Light, deep, green

Light, deep, green Group Exhibition

20/03/2017 - 06/05/2017

Time and nature are two concepts, always tied up together. The first, a variable made by humanity to scan the vital rhythm that influences the human existence and to which everything is a subject whether animated or not. The second, the holding power that man has often tried to govern, the generating force, severe but calm.

Nature and time show themselves to us in the passing of the seasons, in the blooming, growing and perishing of unavoidable cycles, always faithful to themselves, always predictable, but at the same time, sometimes, surprising. Night becomes day, and day becomes night. The earth changes, seed become sprout, flower and plant. Child becomes man.
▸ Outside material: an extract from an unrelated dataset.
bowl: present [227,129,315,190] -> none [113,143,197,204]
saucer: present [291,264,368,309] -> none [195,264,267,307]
Nothing apparently escapes from these dynamics, except the artist in his capability of disengaging himself from this condition.
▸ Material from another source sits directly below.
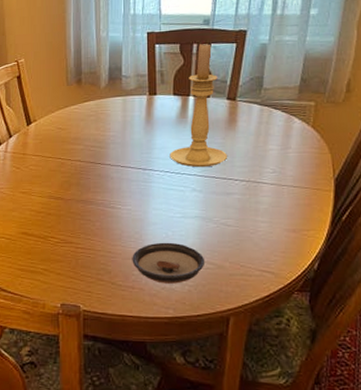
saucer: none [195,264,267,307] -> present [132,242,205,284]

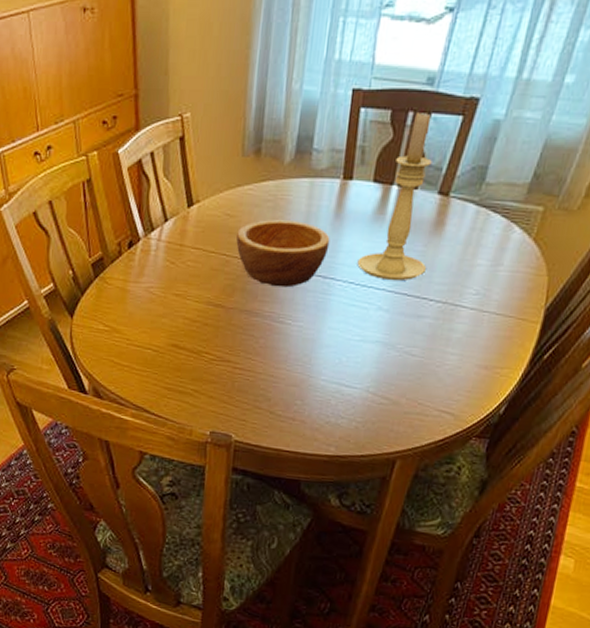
bowl: none [69,128,145,180] -> present [236,220,330,288]
saucer: present [132,242,205,284] -> none [296,368,380,419]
In Arts the concept of time have been tackled from several points of view: the time of the artist during the creation of the artwork, during the formation of an idea in his consciousness and in its realization. The time of the spectator, from seeing the artwork appearing and materialising in his mind, to recognizing it as something that distinguishes itself from every other product. The time that is between these two moments, the one in which the artwork exists, absolute in it’s own right. We can’t say which moment prevails the others, which is the moment of the “truth”, which deserves more attention, because none of them can exist without the others. Thus we should consider the time of the artwork as the sum of all of these moments of reveal and assimilation in our consciousness. By doing so, we untie the artwork from time.
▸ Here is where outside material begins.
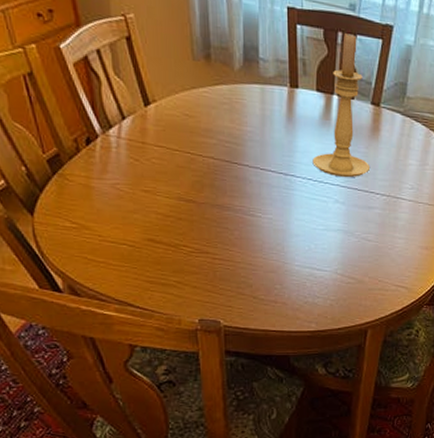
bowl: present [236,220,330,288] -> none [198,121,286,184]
Considering the time of the artwork as the sum of these moments, we recognise in the artist the capability of eternalizing what he his doing, which escapes from our linear temporal conception to go toward a vertical conception. The artist is the one who, above the human being, makes the product immortal, creating the artwork. This is the main difference between the artist and the maker.

“Light, deep, green” is an exhibition that wants us to talk about it, through time, nature and their union in artwork. To do it, it leaves the word to three italian artists: Fabrizio Corneli, Federico Gori and Lucia Baldini.